Distance between unequal-dimension vectors (and data)?

2.8k Views Asked by At

It is easy to find simple distance measures for equal-dimension vectors, such as Euclidean Distance or Correlation. What about unequal-dimension vectors, such as, for instance, $(a,b,c)$ and $(d,e)$? Are there any known approaches in math for that?

For example, one approach would be to consider smaller-dimension vectors to be projected: $(a,b,c)$ and $(d,e,0)$. But then I assumed to which plane and potentially I miss $(d,0,e)$. So there is ambiguity.

Are there any other practically used, especially non-ambiguous measures?

Of course generalization to unequal-dimension, even ragged, data arrays is interesting, so please elaborate if you can.

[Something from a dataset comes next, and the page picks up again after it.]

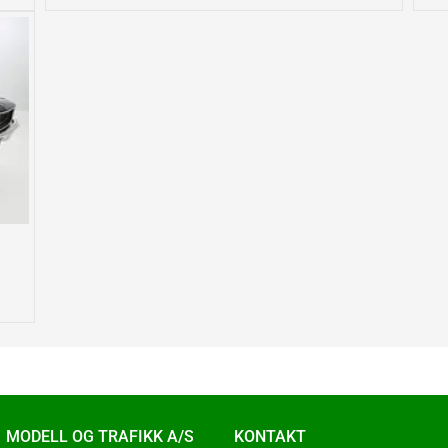
MODELL OG TRAFIKK A/S
KONTAKT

But some simple computation with $(a,b,c)$ and ($d,e)$ would be very instructive.

2

There are 2 best solutions below

0
On

I will just point out the obvious mathematical approach which is probably not really useful though. Assuming your vectors are in $\mathbb{R}^n$ and $\mathbb{R}^m$ for $m<n$ you can always take some injection from $\mathbb{R}^n$ to $\mathbb{R}^m$. The obvious one just pads by $0$'s.

Depending on what kind of analysis you are performing you might have a more natural subspace to which you want to map the smaller vector space. For example you might consider looking at some sort of partial projection. To visualize this consider the fact where you have two dimensional and one dimensional vectors. To make it even more trivial take $(1,0)$, $(0,1)$ as your two dimensional sample and say $(2)$ as your one dimensional vector.

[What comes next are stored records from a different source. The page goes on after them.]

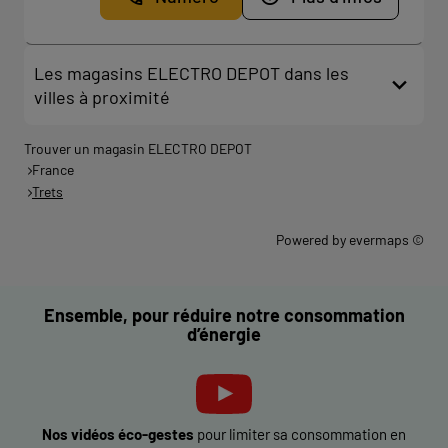
Les magasins ELECTRO DEPOT dans les
villes à proximité
Trouver un magasin ELECTRO DEPOT
France
Trets
Powered by
evermaps ©
Ensemble, pour réduire notre consommation
d’énergie
Nos vidéos éco-gestes
pour limiter sa consommation en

Depending on the type of data you could consider either mapping the one dimensional version so that the direction is the average of the directions of the two dimensional ones (in this case $(1,1)$) and the length could either be conserved (thus actually you would get $(\sqrt{2},\sqrt{2})$) or you could preserve the first coordinate(s) getting $(2,2)$.

For more dimensions the distortion becomes smaller and for larger datasets you might consider looking for example at averages for the undefined dimensions (possibly weighting them depending on similarity of defined dimensions). But all together this will hugely depend on what each dimension represents. If you expect that there is a corellation between the dimensions weighting makes more sense then if you don't etc.

One other approach is to instead of expanding the dimension of the shorter vector instead project the longer one. In particular just for example throw away the extra dimensions. Again a lot of this depends on what those extra dimensions represent and how they tie in to the ones you always have.

0
On

If your point is perpendicular to the projection plane you could just use Pythagoras' theorem. Recall that any point can be defined as a vector. Let $\textbf{q}$ be the higher-dimensional point, $\text{proj}(\textbf{q})$ be the projection of $\textbf{q}$ onto the lower-dimensional plane, and $d$ be the distance between these two points (i.e., vectors). Then $d$ is: $$ d = \sqrt{ \left\lVert q \right\rVert - \left\lVert \text{proj}(\textbf{q}) \right\rVert } $$ Where $\left\lVert \textbf{x} \right\rVert$ is the norm of $\textbf{x}$, i.e., the square root of the sum of the squares.

$\text{proj}(\textbf{q})$ could be found, for example, using the projection matrix, $\it{P}$, whose rows are any number of eigenvectors you choose from a covariance matrix, $\Sigma$. To find $P$ this way I refer you to instructions on how to perform Principal Component Analysis (PCA).